Thursday, August 6, 2009

How can no one complain?

Well, it is because they probably aren't aware of the problem. I don't know about you, but I find a bit funny and at the same time confusing the rules for college grading the US.

First of all, how can anyone guarantee that translating a number into a letter grade will be done uniformly across disciplines and also professors. As much as people claim that Chemistry is harder than History, or that Physics is harder than anything else, :P , an A in one class should mean the same in another: that the student has learned everything (or most, since the A-grade represents a range) that was expected. For all I can tell, getting an A means being in the ~10% of your class, even if the top student only has a max numeric grade of 80-85. I don't think I will ever understand this idea of curving, but if everyone plays by the same rules then I can see not many people complaining and having a more or less fair process. Maybe not representative of the true learning done by the students but at least fair.

There is, however, another issue that only came to my attention after I was on the other side of the line, not as a student but as TA and that really, really troubles me: If my final letter grade will depend on how everyone else does in the class, I better fucking know how everyone else in the class did.

Case in point: One student, who didn't show up for class in a regular basis, gets a final numeric grade of 77. Another student, who religiously attended lecture gets a 74. According to the letter grade breaks, both of them got a B but since the professor knew the 74 student and thought this person put enough effort, he bumped the student's grade up to an A (which given that semester's distribution was a 79 and above).
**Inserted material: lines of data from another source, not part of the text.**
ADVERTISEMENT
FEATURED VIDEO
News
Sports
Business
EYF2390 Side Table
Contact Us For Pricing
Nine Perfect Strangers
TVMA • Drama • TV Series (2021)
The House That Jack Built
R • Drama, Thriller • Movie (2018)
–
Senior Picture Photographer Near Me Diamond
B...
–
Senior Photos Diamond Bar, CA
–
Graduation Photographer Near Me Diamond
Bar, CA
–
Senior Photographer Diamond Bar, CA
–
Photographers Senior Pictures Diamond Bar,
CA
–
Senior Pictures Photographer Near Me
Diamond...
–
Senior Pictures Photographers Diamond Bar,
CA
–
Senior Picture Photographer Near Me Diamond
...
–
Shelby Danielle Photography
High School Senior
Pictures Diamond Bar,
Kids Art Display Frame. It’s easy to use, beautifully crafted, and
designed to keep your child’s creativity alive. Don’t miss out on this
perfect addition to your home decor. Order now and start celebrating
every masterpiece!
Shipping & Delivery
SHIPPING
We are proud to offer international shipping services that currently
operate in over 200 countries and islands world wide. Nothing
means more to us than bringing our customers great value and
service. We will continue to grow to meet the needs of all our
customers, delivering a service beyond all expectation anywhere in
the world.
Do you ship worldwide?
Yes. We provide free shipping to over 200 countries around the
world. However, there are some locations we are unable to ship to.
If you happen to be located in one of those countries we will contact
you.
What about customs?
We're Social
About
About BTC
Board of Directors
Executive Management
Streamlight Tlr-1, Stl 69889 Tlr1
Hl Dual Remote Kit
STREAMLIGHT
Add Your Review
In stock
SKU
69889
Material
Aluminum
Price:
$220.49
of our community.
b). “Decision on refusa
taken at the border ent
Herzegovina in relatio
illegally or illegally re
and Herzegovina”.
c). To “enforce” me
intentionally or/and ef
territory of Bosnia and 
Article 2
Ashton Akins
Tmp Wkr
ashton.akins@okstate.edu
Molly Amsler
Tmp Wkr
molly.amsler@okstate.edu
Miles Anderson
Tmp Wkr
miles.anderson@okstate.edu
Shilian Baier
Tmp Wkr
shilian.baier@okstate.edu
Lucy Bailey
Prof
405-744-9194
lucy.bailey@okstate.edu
This, unfair actions in my opinion, will continue to happen because students are not allowed to know the other students grades. The B student might just think he/she was too far away from an A and leave it at that. I know I would be bothered by the idea that someone else who did by the quantifiable standards worse than I did got a better grade because the professor thought better of them than he did of me. I'd like to complain, but if I can't see that someone who did worse than me got a better grade then I have no proof and will always lose the battle.

I really don't know how often this type of situation happens but I have the feeling that it occurs way more often than I think it should. Plus, it just doesn't make sense that in a highly subjective grading scheme showing all the data (in this case grades) is forbidden by law.

I get it that some people might feel bad if their peers find out they got a failing, or barely passing, grade and they need some sort of "protection". But I am sure no one intended having these privacy laws to abuse the system.